Jordan Harrison-Twist

25.10.19

Closing a set with a gag which involves squirting and the murder of women hangs some dark, visceral bunting from the roof of the comedy club basement. It’s a look that Erika Ehler enjoys. ‘Thematically, I’m not afraid to go to certain places with my material’, she tells me over the phone from Toronto. ‘I’d describe it as me trying to be as nasty as possible with a base level of respect’. Performing stand-up for nearly three years, Ehler lives and works in the north of England, and this year was the recipient of Chortle’s Student Comedy Award (whose vaunted alumni includes Jamali Maddix and Joe Lycett). Making good of the accolade, Ehler later wrote her late-night stand-up show ‘Ghost Orgy’ with fellow comedians Hannah Lawrence and Bria Hiebert for this year’s Edinburgh Festival Fringe, performing to a packed-out crowd for the duration.

¶ Where did you grow up?

‘I grew up in a suburb of Toronto, a very rich suburb. It always was and still is very multicultural, but I do remember the kids being weirdly racist. Like even though we were so used to being around different types of people — I’d say it was maybe 60% Asian and then the rest white and whatever else — if you were white in school you were the cool kid. You didn’t need to do anything to earn that position.

It probably also helped that white people had more money. Contributes to the “cool factor”, I guess. Growing up, I remember there was a time when we would play on the street and I knew all my neighbours. Now, we don’t have any kids on our block. Nobody knows each other. It has become quite an insular community. My parents still live in the same house, and I don’t think they really care or notice the change. Their property value keeps on going up and they are happy to talk only to each other. I can’t help but notice that at Halloween, we don’t get any kids trick-or-treating anymore’.

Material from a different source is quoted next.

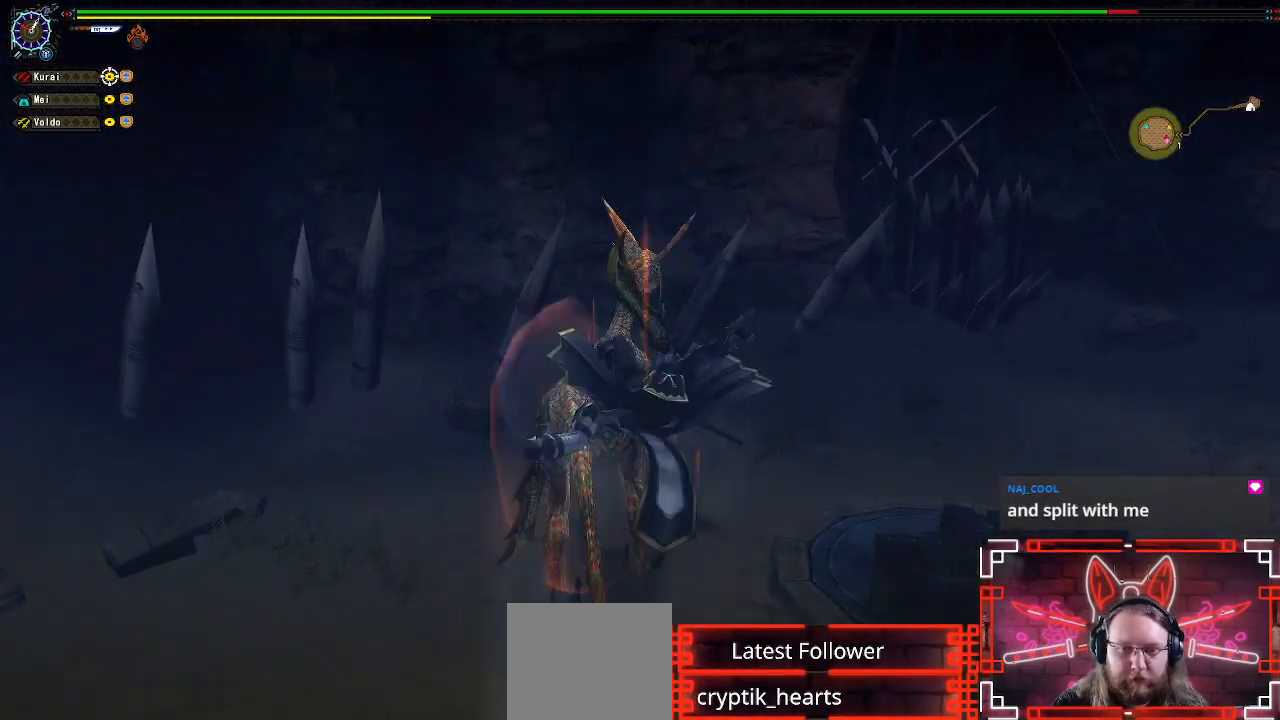
{"buttons": [], "left_stick": "up-left", "right_stick": "center", "events": [[83, "B", "down"], [183, "B", "up"], [317, "B", "down"], [400, "B", "up"]]}
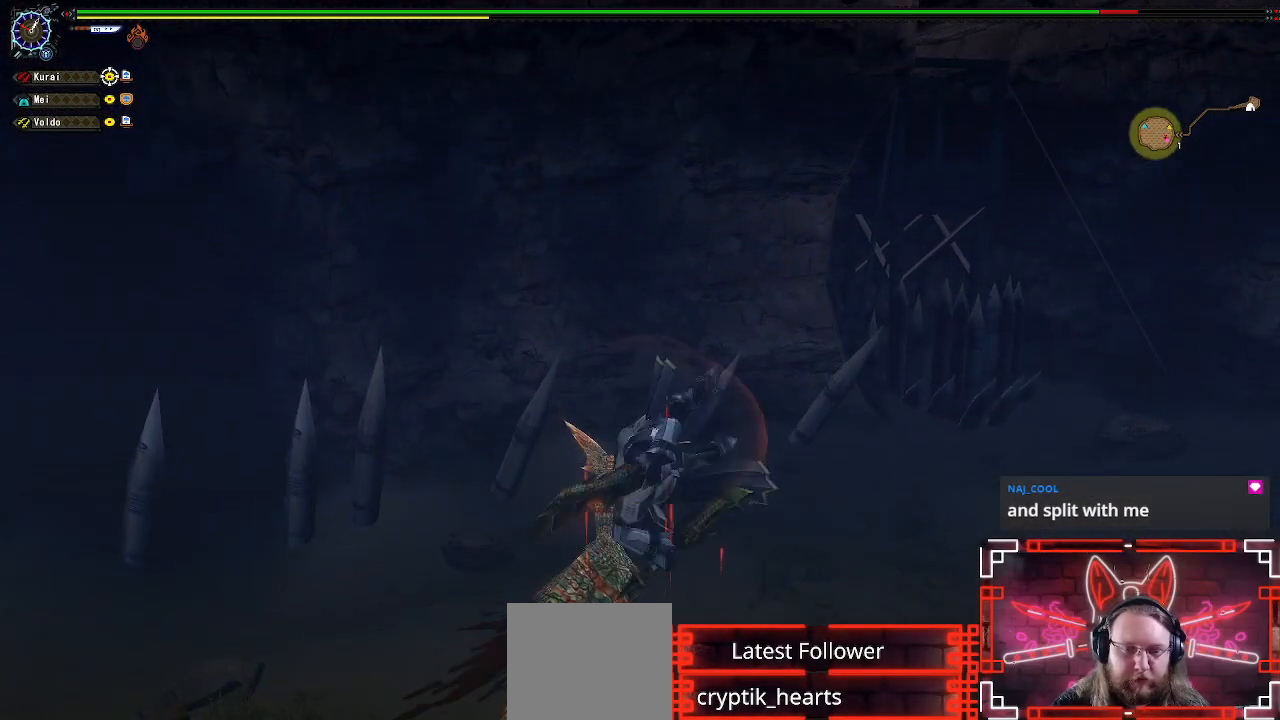
{"buttons": ["Y"], "left_stick": "up-left", "right_stick": "center", "events": [[17, "B", "down"], [133, "B", "up"], [500, "Y", "down"]]}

¶ There seems to be an ironically hostile relationship between the States and Canada in comedy — comparable for Brits, I guess, to those old jokes about the French. What has your experience of that been?

‘It’s one of those things that would never come up if you’re in the States — I mean the accent is almost identical unless you’re in Newfoundland or whatever, I don’t know. It would always bother me how lazy those jokes were. There are much better things to use if you want to make fun of Canada. I mean, our native reserves don’t have clean drinking water… we sold out for pipelines… Canada is very hypocritical’.

¶ You have a great bit when you are warned by your mom about your trip abroad: “you don’t want to Amanda Knox yourself...” Then you address the audience directly. “And to be fair, if I did murder my roommate, she’s from a third-world country. Who would care?”

Attitudes to race drive a lot of your jokes. Would you say that is fair?

‘Oh for sure. That’s where I started getting my first laughs — jokes about race. I like my material to be something only I can say. Because if I don’t write it, who will? It’s part of my worldview. White acts in the north of England aren’t going to be writing my material.

I like to use race to surprise an audience. A sex joke becomes one about race, and then through race becomes about my relationship to that other person, and other people. It trickles its way into everything’.

¶ Do you feel responsible, or obliged to talk about race?

‘Yes and no. A buddy of mine struggles with this. He is from Lithuania, and has told me that if he doesn’t address his accent then every joke that he tells is met with a “who are you? Where are you from?” I think a part of me sympathises with that. Not accent, obviously, I’m immediately perceived as North American, but if I don’t say something initially, I find my audience might not be paying attention to the jokes, and instead is trying to place me: “what is going on here? What are you saying? What are you?”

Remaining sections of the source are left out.